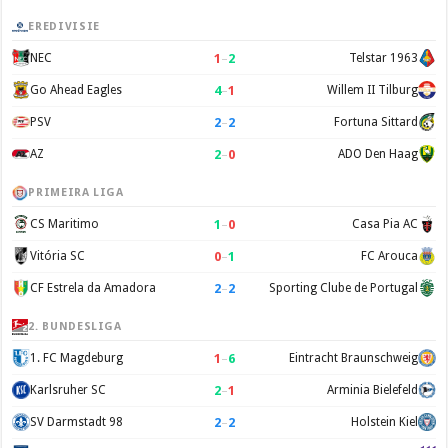
EREDIVISIE
1
–
2
NEC
Telstar 1963
4
–
1
Go Ahead Eagles
Willem II Tilburg
2
–
2
PSV
Fortuna Sittard
2
–
0
AZ
ADO Den Haag
PRIMEIRA LIGA
1
–
0
CS Maritimo
Casa Pia AC
0
–
1
Vitória SC
FC Arouca
2
–
2
CF Estrela da Amadora
Sporting Clube de Portugal
2. BUNDESLIGA
1
–
6
1. FC Magdeburg
Eintracht Braunschweig
2
–
1
Karlsruher SC
Arminia Bielefeld
2
–
2
SV Darmstadt 98
Holstein Kiel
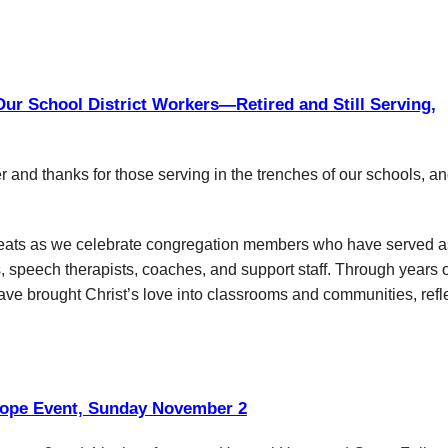
ur School District Workers—Retired and Still Serving,
r and thanks for those serving in the trenches of our schools, an
t treats as we celebrate congregation members who have served a
s, speech therapists, coaches, and support staff. Through years 
ave brought Christ’s love into classrooms and communities, refl
ope Event, Sunday November 2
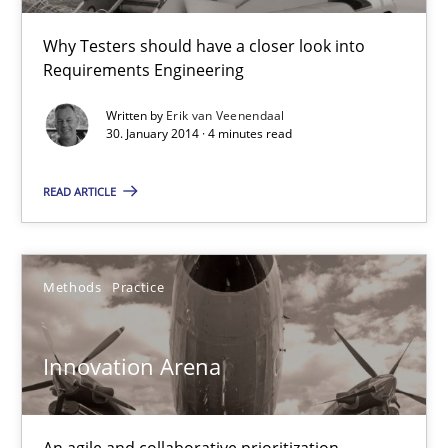
Why Testers should have a closer look into
Erik van Veenendaal
Requirements Engineering
Written by
Erik van Veenendaal
30.01.2014
30. January 2014 · 4 minutes read
4 minutes
READ ARTICLE
Innovation Arena
Methods
Practice
An agile and collaborative prioritization technique
Innovation Arena
Methods
Practice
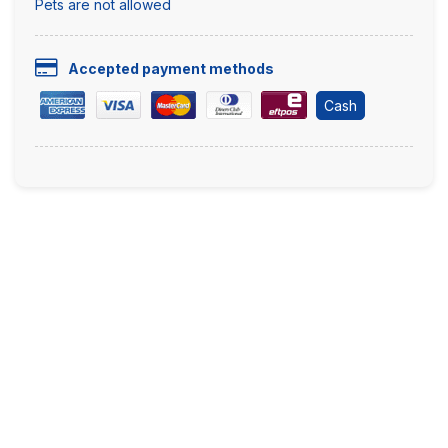
Pets are not allowed
Accepted payment methods
Cash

◆ GOAL OF THE EXERCISE: Each line from the one that contains "r and thanks" through the end of the records should be restated exactly; include both end lines and leave any pictures out.

◆ OUTPUT BELOW:
r and thanks for those serving in the trenches of our schools, an
t treats as we celebrate congregation members who have served a
s, speech therapists, coaches, and support staff. Through years 
ave brought Christ’s love into classrooms and communities, refl
ope Event, Sunday November 2
Why Testers should have a closer look into
Erik van Veenendaal
Requirements Engineering
Written by
Erik van Veenendaal
30.01.2014
30. January 2014 · 4 minutes read
4 minutes
READ ARTICLE
Innovation Arena
Methods
Practice
An agile and collaborative prioritization technique
Innovation Arena
Methods
Practice
Pets are not allowed
Accepted payment methods
Cash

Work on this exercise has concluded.